Genau das passiert bei Harry Potter und die Heiligtümer des Todes (Teil 1). Wir sehen eine Art Roadmovie — okay, ohne Straßen, dafür mit viel Wäldern und Bergen —, die Protagonisten haben eine schwere, beinahe unlösbare Aufgabe vor sich, sie driften langsam auseinander und geraten in Gefahren. Es geschehen also viele Dinge, allerdings schafft es Regisseur David Yates, das alles ohne viel Gerenne, große Schlachten oder anderen Firlefanz interessant, also temporeich zu gestalten. Die Landschaftsaufnahmen sind sehr schön, die Musik exzellent eingesetzt. Mir ist die Musik noch nie so sehr aufgefallen, wie in diesem Potter-Film. Sie leistet große Dienste zur Erzeugung einer Stimmung.

Sehr gefallen hat mir übrigens die Darstellung der Geschichte der drei Brüder als Animationsfilm. Bravo dafür! Sehr elegant und stimmungsvoll.

Wie sehr das alles dem Buch entspricht, kann ich als Nicht-Harry Potter-Leser nicht sagen. Ich wurde 146 Minuten lang gut unterhalten. Kleine Ungereimtheiten und Filmfehler will ich mal übersehen. Sogar der olle Hauself Dobby, der mir in Harry Potter und die Kammer des Schreckens auf den Keks ging, gefällt in dieser letzten Darstellung recht gut. Wieder: Keine Ahnung, ob er im Buch auch "reifer" geworden ist, oder ob es nur am Film lag.

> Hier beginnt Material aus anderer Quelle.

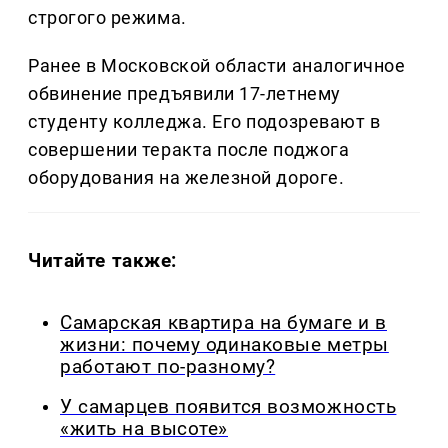
строгого режима.
Ранее в Московской области аналогичное
обвинение предъявили 17-летнему
студенту колледжа. Его подозревают в
совершении теракта после поджога
оборудования на железной дороге.
Читайте также:
Самарская квартира на бумаге и в
жизни: почему одинаковые метры
работают по-разному?
У самарцев появится возможность
«жить на высоте»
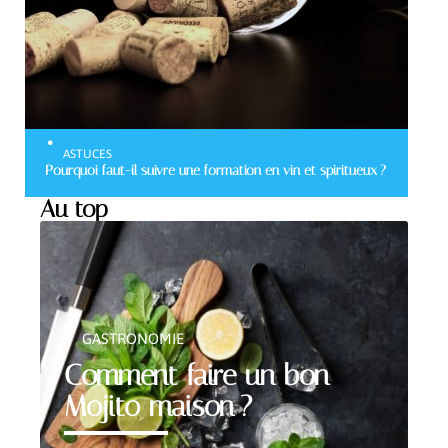
ASTUCES
Pourquoi faut-il suivre une formation en vin et spiritueux ?
Au top
GASTRONOMIE
Comment faire un bon
Mojito maison ?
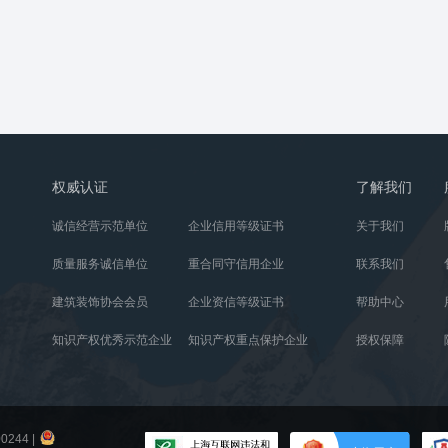
权威认证
了解我们
诚信经营示范单位
企业信用等级证书
关于我们
质量服务诚信单位
重合同守信用企业
联系我们
建筑装饰协会会员
企业资信等级证书
帮助中心
知识产权优秀示范企业
知识产权重点保护企业
授权保障
0244
|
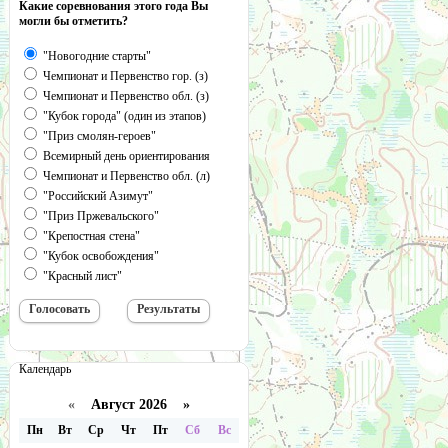
Какие соревнования этого года Вы
могли бы отметить?
"Новогодние старты"
Чемпионат и Первенство гор. (з)
Чемпионат и Первенство обл. (з)
"Кубок города" (один из этапов)
"Приз смолян-героев"
Всемирный день ориентирования
Чемпионат и Первенство обл. (л)
"Российский Азимут"
"Приз Пржевальского"
"Крепостная стена"
"Кубок освобождения"
"Красный лист"
Календарь
«
Август 2026 »
Пн
Вт
Ср
Чт
Пт
Сб
Вс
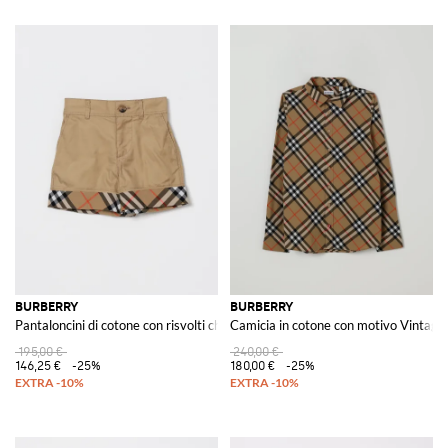
BURBERRY
BURBERRY
Pantaloncini di cotone con risvolti check
Camicia in cotone con motivo Vintage
195,00 €
240,00 €
146,25 €
-25%
180,00 €
-25%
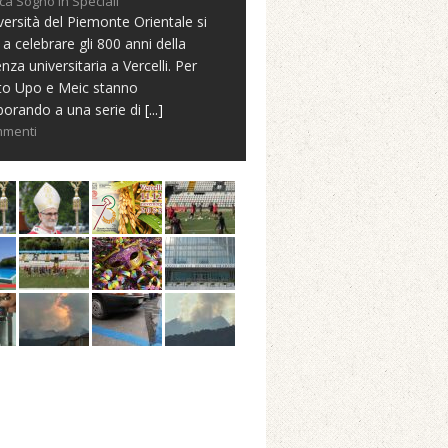
ca Sogno in Speciali
versità del Piemonte Orientale si
 a celebrare gli 800 anni della
nza universitaria a Vercelli. Per
to Upo e Meic stanno
borando a una serie di
[...]
mmenti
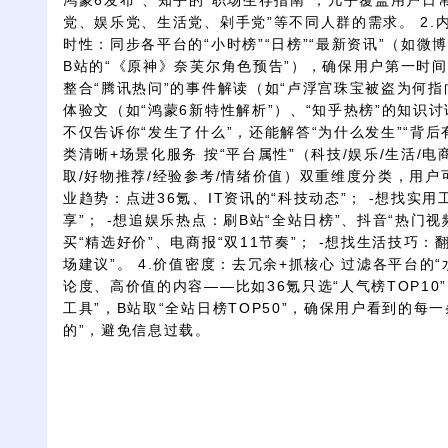
鸿蒙6发布”、知乎的“职场生存指南”，几乎覆盖用户日
党、娱乐党、生活党、剁手党”等不同人群的需求。 2.内
时性：同步各平台的“小时榜”“日榜”“最新资讯”（如微
B站的“《原神》奈芙尔角色预告”），确保用户第一时间
整合“腾讯热问”的事件解读（如“卢浮宫珠宝被盗为何指
体验文（如“鸿蒙6新特性解析”）、“知乎热榜”的知识讨
不仅告诉你“发生了什么”，还能解答“为什么发生”“背后
类清晰+场景化服务 按“平台属性”（科技/娱乐/生活/电
取/好物推荐/经验参考/情绪价值）双重维度分类，用户
业趋势：点进36氪、IT资讯的“科技动态”； -想找实
享”； -想追娱乐热点：刷B站“全站日榜”、抖音“热门视
买“精选好价”、电商报“双11节奏”； -想找生活技巧：
场建议”。 4.价值密度：去冗余+抓核心 过滤各平台的“
论度、高价值的内容——比如36氪只选“人气榜TOP10
工具”，B站取“全站日榜TOP50”，确保用户看到的每
的”，避免信息过载。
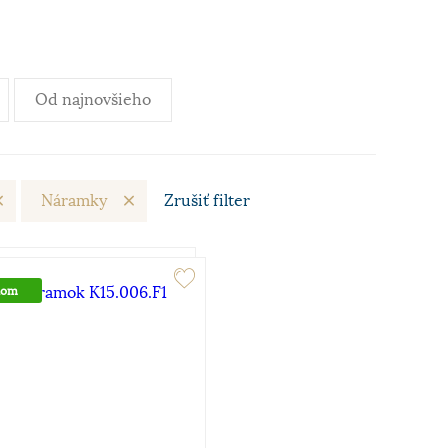
Od najnovšieho
Náramky
Zrušiť
filter
dom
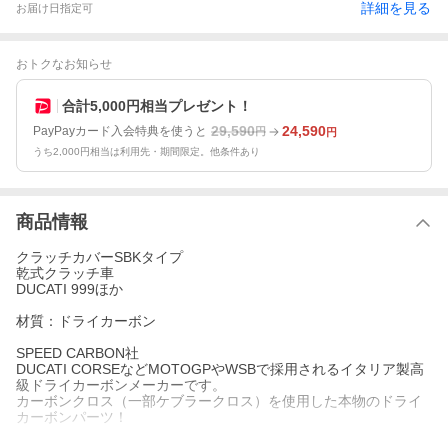
詳細を見る
お届け日指定可
おトクなお知らせ
合計5,000円相当プレゼント！
29,590
24,590
PayPayカード入会特典を使うと
円
円
うち2,000円相当は利用先・期間限定。他条件あり
商品情報
クラッチカバーSBKタイプ
乾式クラッチ車
DUCATI 999ほか
材質：ドライカーボン
SPEED CARBON社
DUCATI CORSEなどMOTOGPやWSBで採用されるイタリア製高
級ドライカーボンメーカーです。
カーボンクロス（一部ケブラークロス）を使用した本物のドライ
カーボンパーツ！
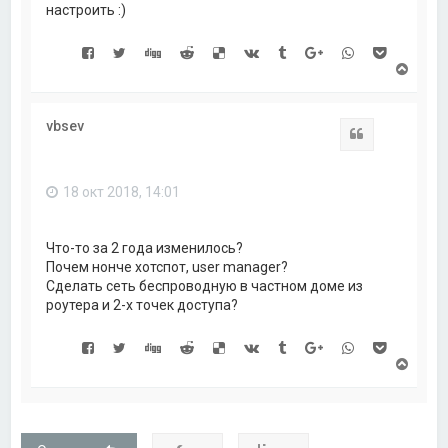
настроить :)
В
е
р
н
vbsev
у
Цитата
т
ь
с
18 окт 2018, 14:01
я
к
н
а
Что-то за 2 года изменилось?
ч
Почем нонче хотспот, user manager?
а
Сделать сеть беспроводную в частном доме из
л
роутера и 2-х точек доступа?
у
В
е
р
н
у
т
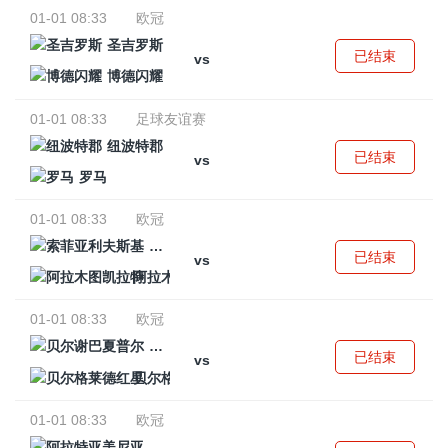
01-01 08:33
欧冠
圣吉罗斯
已结束
vs
博德闪耀
01-01 08:33
足球友谊赛
纽波特郡
已结束
vs
罗马
01-01 08:33
欧冠
索菲亚利夫斯基
已结束
vs
阿拉木图凯拉特
01-01 08:33
欧冠
贝尔谢巴夏普尔
已结束
vs
贝尔格莱德红星
01-01 08:33
欧冠
阿拉特亚美尼亚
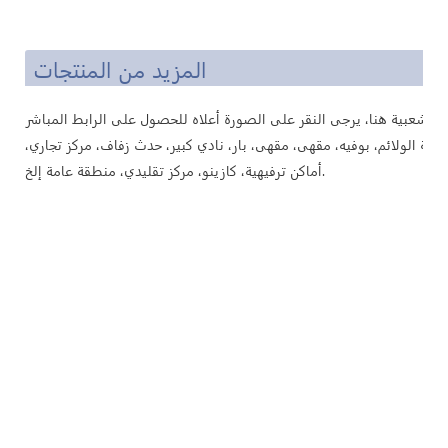
المزيد من المنتجات
ة الولائم، بوفيه، مقهى، مقهى، بار، نادي كبير، حدث زفاف، مركز تجاري،
أماكن ترفيهية، كازينو، مركز تقليدي، منطقة عامة إلخ.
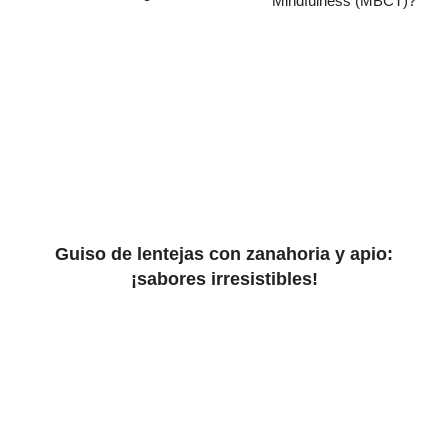
Mindfulness (MBCT)?
Guiso de lentejas con zanahoria y apio:
¡sabores irresistibles!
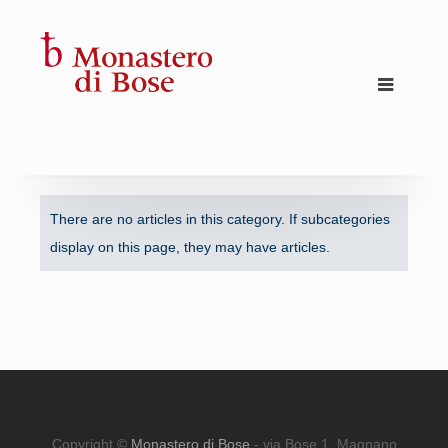
There are no articles in this category. If subcategories
display on this page, they may have articles.
Copyright ©
Monastero di Bose
- via Bose 1, Magnano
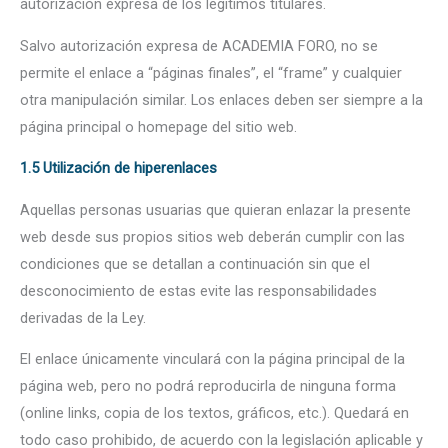
autorización expresa de los legítimos titulares.
Salvo autorización expresa de ACADEMIA FORO, no se
permite el enlace a “páginas finales”, el “frame” y cualquier
otra manipulación similar. Los enlaces deben ser siempre a la
página principal o homepage del sitio web.
1.5 Utilización de hiperenlaces
Aquellas personas usuarias que quieran enlazar la presente
web desde sus propios sitios web deberán cumplir con las
condiciones que se detallan a continuación sin que el
desconocimiento de estas evite las responsabilidades
derivadas de la Ley.
El enlace únicamente vinculará con la página principal de la
página web, pero no podrá reproducirla de ninguna forma
(online links, copia de los textos, gráficos, etc.). Quedará en
todo caso prohibido, de acuerdo con la legislación aplicable y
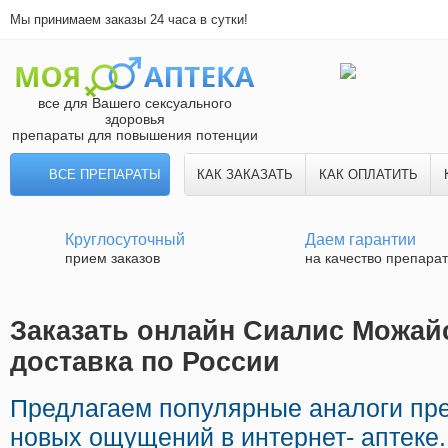
Мы принимаем заказы 24 часа в сутки!
все для Вашего сексуального
здоровья
препараты для повышения потенции
ВСЕ ПРЕПАРАТЫ
КАК ЗАКАЗАТЬ
КАК ОПЛАТИТЬ
Круглосуточный
Даем гарантии
прием заказов
на качество препара
Заказать онлайн Сиалис Можайс
доставка по России
Предлагаем популярные аналоги пр
новых ощущений в интернет- аптеке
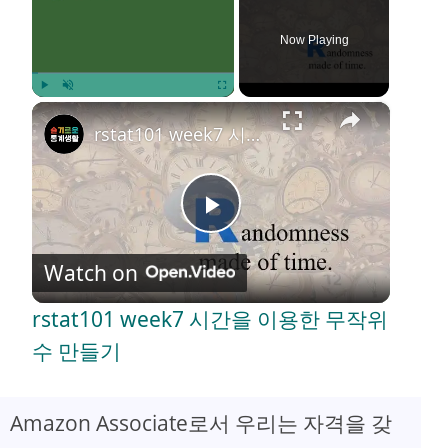
Now Playing
×
Play
Unmute
Fullscreen
rstat101 week7 시간을 이용한 무작위수 만들기
P
Watch on
l
rstat101 week7 시간을 이용한 무작위
a
수 만들기
y
Amazon Associate로서 우리는 자격을 갖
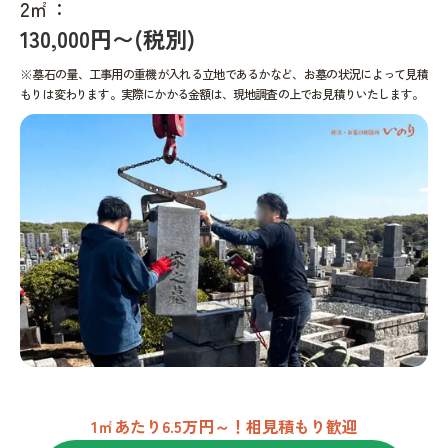
2㎡：
130,000円〜(税別)
※墓石の量、工事用の重機が入れる立地であるかなど、お墓の状況によって見積
もりは変わります。実際にかかる金額は、現地調査の上でお見積りいたします。
1㎡あたり6.5万円～！相見積もり歓迎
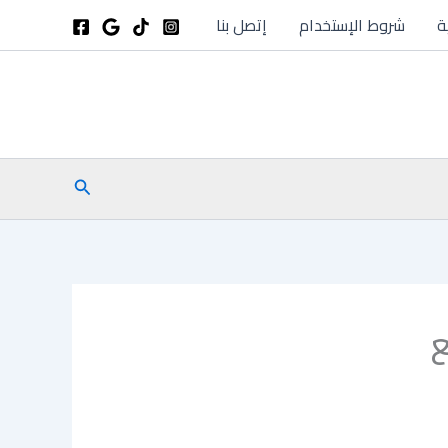
ة
شروط الإستخدام
إتصل بنا
البحث
ع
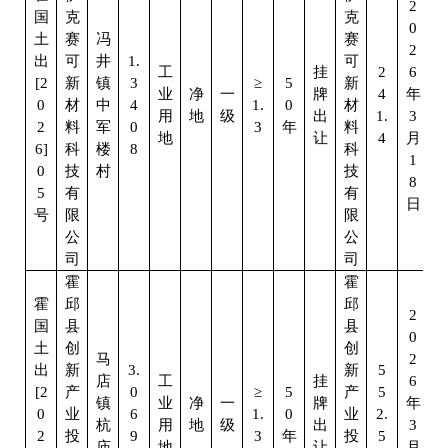
2
国
克
克
0
土
赛
冯
赛
2
出
可
井
1.
可
工
挂
2
6
[2
新
镇
3
≥
5
新
业
净
一
牌
4
年
0
材
中
4
1.
0
材
用
地
级
出
1.
3
2
料
军
0
3
年
料
地
让
4
月
6]
科
楼
8
科
1
0
技
村
技
8
5
有
有
日
号
限
限
公
公
司
司
霍
霍
霍
邱
邱
2
国
县
县
0
土
创
创
马
2
出
新
3.
新
5
店
工
挂
6
[2
产
0
≥
5
产
5
镇
业
净
一
牌
年
0
业
6
1.
0
业
2.
杭
用
地
级
出
3
2
投
9
3
年
投
5
庙
地
让
月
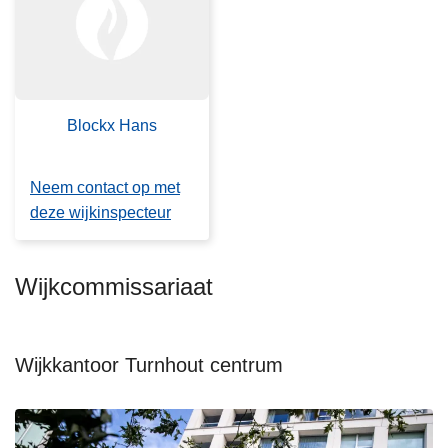
n
h
o
u
d
Blockx Hans
g
a
Neem contact op met
a
deze wijkinspecteur
n
Wijkcommissariaat
Wijkkantoor Turnhout centrum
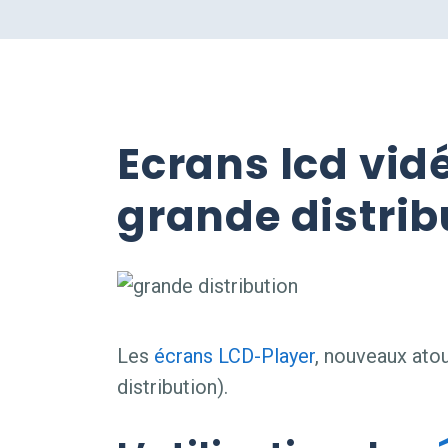
Ecrans lcd vid
grande distrib
Les
écrans LCD-Player
, nouveaux ato
distribution).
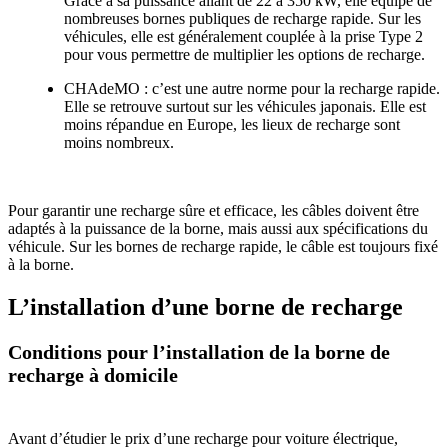
Grâce à sa puissance allant de 22 à 350 kW, elle équipe de
nombreuses bornes publiques de recharge rapide. Sur les
véhicules, elle est généralement couplée à la prise Type 2
pour vous permettre de multiplier les options de recharge.
CHAdeMO : c’est une autre norme pour la recharge rapide.
Elle se retrouve surtout sur les véhicules japonais. Elle est
moins répandue en Europe, les lieux de recharge sont
moins nombreux.
Pour garantir une recharge sûre et efficace, les câbles doivent être
adaptés à la puissance de la borne, mais aussi aux spécifications du
véhicule. Sur les bornes de recharge rapide, le câble est toujours fixé
à la borne.
L’installation d’une borne de recharge
Conditions pour l’installation de la borne de
recharge à domicile
Avant d’étudier le prix d’une recharge pour voiture électrique,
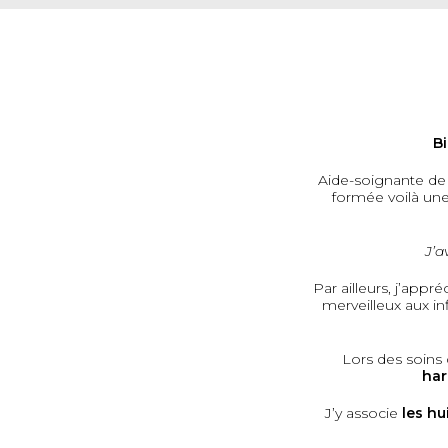
Bi
Aide-soignante de 
formée voilà un
J’a
Par ailleurs, j’appr
merveilleux aux inf
Lors des soins
har
J’y associe
les hu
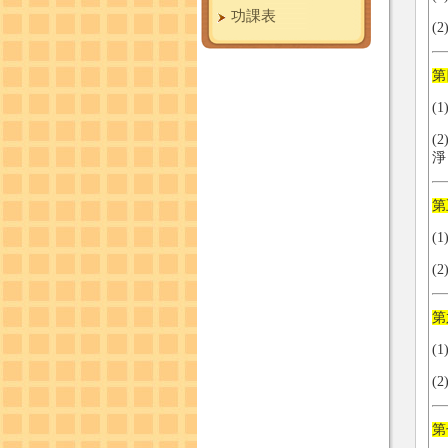
功課表
(
第
(
(
淨
第
(
(
第
(
(
第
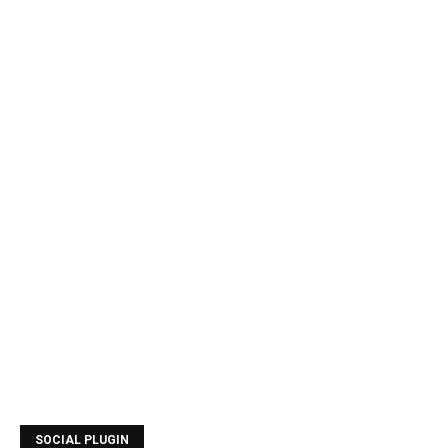
SOCIAL PLUGIN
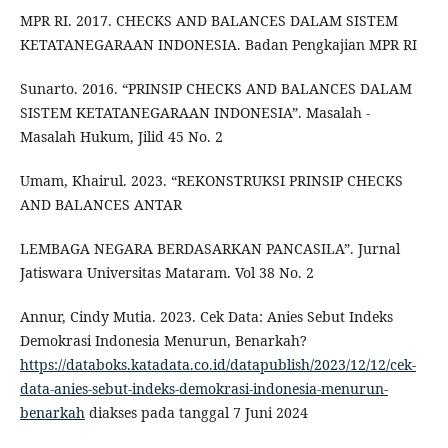
MPR RI. 2017. CHECKS AND BALANCES DALAM SISTEM
KETATANEGARAAN INDONESIA. Badan Pengkajian MPR RI
Sunarto. 2016. “PRINSIP CHECKS AND BALANCES DALAM
SISTEM KETATANEGARAAN INDONESIA”. Masalah -
Masalah Hukum, Jilid 45 No. 2
Umam, Khairul. 2023. “REKONSTRUKSI PRINSIP CHECKS
AND BALANCES ANTAR
LEMBAGA NEGARA BERDASARKAN PANCASILA”. Jurnal
Jatiswara Universitas Mataram. Vol 38 No. 2
Annur, Cindy Mutia. 2023. Cek Data: Anies Sebut Indeks
Demokrasi Indonesia Menurun, Benarkah?
https://databoks.katadata.co.id/datapublish/2023/12/12/cek-
data-anies-sebut-indeks-demokrasi-indonesia-menurun-
benarkah
diakses pada tanggal 7 Juni 2024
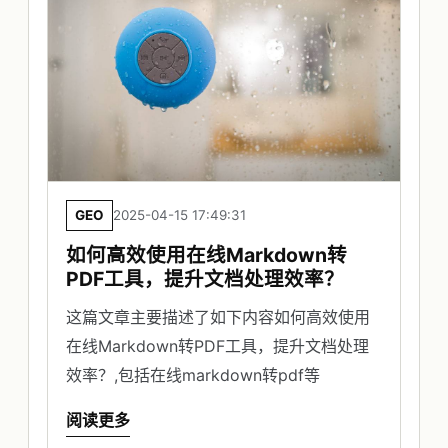
GEO
2025-04-15 17:49:31
如何高效使用在线Markdown转
PDF工具，提升文档处理效率？
这篇文章主要描述了如下内容如何高效使用
在线Markdown转PDF工具，提升文档处理
效率？,包括在线markdown转pdf等
阅读更多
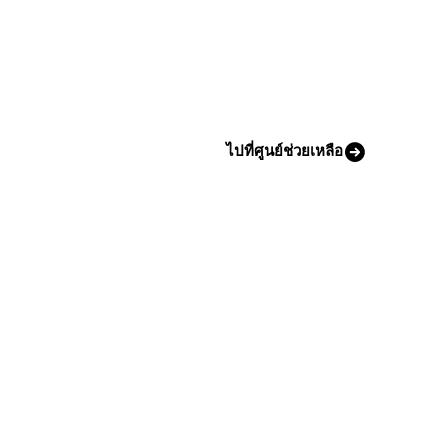
ไปที่ศูนย์ช่วยเหลือ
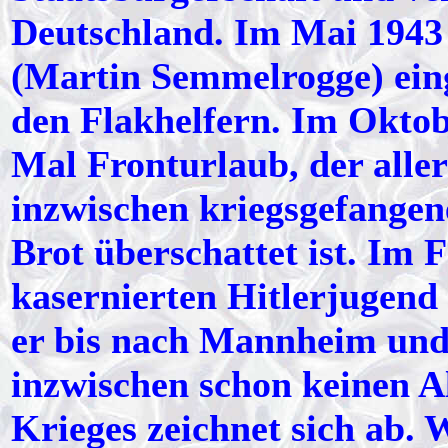
Deutschland. Im Mai 1943
(Martin Semmelrogge) ein
den Flakhelfern. Im Oktobe
Mal Fronturlaub, der alle
inzwischen kriegsgefangen
Brot überschattet ist. Im 
kasernierten Hitlerjugend
er bis nach Mannheim und 
inzwischen schon keinen A
Krieges zeichnet sich ab. W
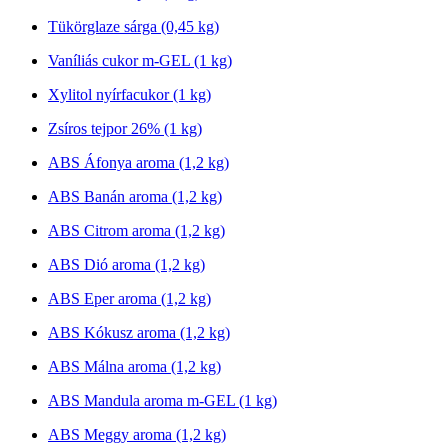
Tükörglaze sárga (0,45 kg)
Vaníliás cukor m-GEL (1 kg)
Xylitol nyírfacukor (1 kg)
Zsíros tejpor 26% (1 kg)
ABS Áfonya aroma (1,2 kg)
ABS Banán aroma (1,2 kg)
ABS Citrom aroma (1,2 kg)
ABS Dió aroma (1,2 kg)
ABS Eper aroma (1,2 kg)
ABS Kókusz aroma (1,2 kg)
ABS Málna aroma (1,2 kg)
ABS Mandula aroma m-GEL (1 kg)
ABS Meggy aroma (1,2 kg)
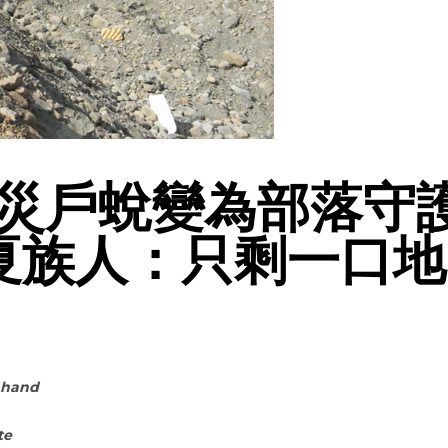
災戶蛻變為部落守
瑪夏族人：只剩一口地
y hand
te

Kam im Buch der, so finde ich ich, recht plumpe Vergleich von Ministerium für Magie und Nazideutschland vor? Wenn, dann hätte dieses Thema noch mehr ausgebaut werden müssen, um die Bedrohlichkeit der Situation aller magischen Wesen zu erhöhen.

Bleibt schließlich die Frage offen, warum das letzte Buch in zwei Teilen gedreht wurde. Muss man jede Zeile Buchstabe für Buchstabe verfilmen, oder kann man auch straffen? Immerhin las und hörte ich irgendwann einmal, dass Autorin Rowling nach ihrem anfänglichen Erfolg immer ausschweifender in ihren Büchern wurde. Für mich riecht es ganz klar nach Abzocke durch die Warner Brothers. Und dann muss man auch noch über ein halbes Jahr warten, bis der wirklich letzte Teil im Kino erscheint ... :-(

Unterm Strich ist Harry Potter und die Heiligtümer des Todes (Teil 1) aber sehenswert.